黒煙が周囲を満たすと同時に、中から一頭の馬が現れた。通常よりも倍以上の大きさがあり、エスタとフロレントの二人が乗っても、まだもう一人くらいは乗れそうな余裕のある体躯を持っていた。
「こ、この馬は何? 魔物なの?」
「アパオーサ。私の魔力によって創られた馬だ」
意思を持たず、エスタの魔力が続くかぎり存在できる黒馬。見目には巨大だが魔力そのもので形作られているため必要に応じて変化させられる。
「これは格の違う駿馬だ、私がそなたを抱えても?」
「えっ、ちょっと……そういうアレなの?」
「すまない、でなければ契約者が飛ばされてしまうのだ」
ひょいっと軽く彼女を抱えて背の高いアパオーサに飛び乗り、翳した手にしっかり手綱を掴む。国境からルバルスの都市まで半日以上も掛けた距離を「ふむ、二時間くらいかな」と軽く見積もって出発させた。
一瞬は聞き間違いだと思ったが、異常な脚力は強引に納得を促す。砲撃の瞬間を思わせる豪快な音を響き渡らせ、遠くに見えていた木々が瞬く間に迫った。駆け抜けるだけで突風を巻き起こし、離れた木々さえしならせる勢いだ。
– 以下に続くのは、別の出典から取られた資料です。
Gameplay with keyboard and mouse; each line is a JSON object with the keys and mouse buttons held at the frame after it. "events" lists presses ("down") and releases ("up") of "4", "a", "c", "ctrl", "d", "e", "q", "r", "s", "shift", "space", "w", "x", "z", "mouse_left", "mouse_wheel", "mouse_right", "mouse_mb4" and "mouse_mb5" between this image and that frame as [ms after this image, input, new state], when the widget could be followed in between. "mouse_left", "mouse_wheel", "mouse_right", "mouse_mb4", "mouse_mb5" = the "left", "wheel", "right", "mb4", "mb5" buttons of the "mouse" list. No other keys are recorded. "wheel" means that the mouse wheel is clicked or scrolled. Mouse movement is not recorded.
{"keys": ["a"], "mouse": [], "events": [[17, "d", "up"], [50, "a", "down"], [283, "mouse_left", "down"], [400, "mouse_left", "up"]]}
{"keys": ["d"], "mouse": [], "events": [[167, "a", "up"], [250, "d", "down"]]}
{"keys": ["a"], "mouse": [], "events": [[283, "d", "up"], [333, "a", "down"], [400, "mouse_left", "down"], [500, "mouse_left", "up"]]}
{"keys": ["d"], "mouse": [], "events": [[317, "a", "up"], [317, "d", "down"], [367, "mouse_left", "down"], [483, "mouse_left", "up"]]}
だが、エスタの膝の上にいるフロレントには何も起きない。彼女はいたって普通に馬に乗っているような気分だった。ぶつかる風も柔らかく、寒さもない。
「これってどうなってるの、エスタ?」
「うん。私の魔力がそなたを守っているだけだ」
アパオーサ自体が魔力の塊なので、エスタが密着して魔力を供給し続けながら自分たちの周囲だけに薄い膜の結界を張っていた。
「いくらそなたがクレールの血を継いでいても、魔法が使えないのではただの人間に過ぎぬ。その脆い肉体ではアパオーサの脚力に耐え切れず、いくら私が抱いていても圧だけでバラバラになってしまいかねないだろう」
想像させられてゾッとする。皇都で見た帝国兵の死体が無惨にも形さえ残っていないのをいくつか見た。自分があれと同じになるのは考えたくなかった。
「私と密着していれば問題ない。だが後ろでずっとしがみつくのは疲れるだろうし、抱いているほうが安全だ。そなたは嫌かもしれぬが、しばし我慢してくれ」
綺麗な顔が優しく微笑むのを見て、フロレントは少し耳を赤くした。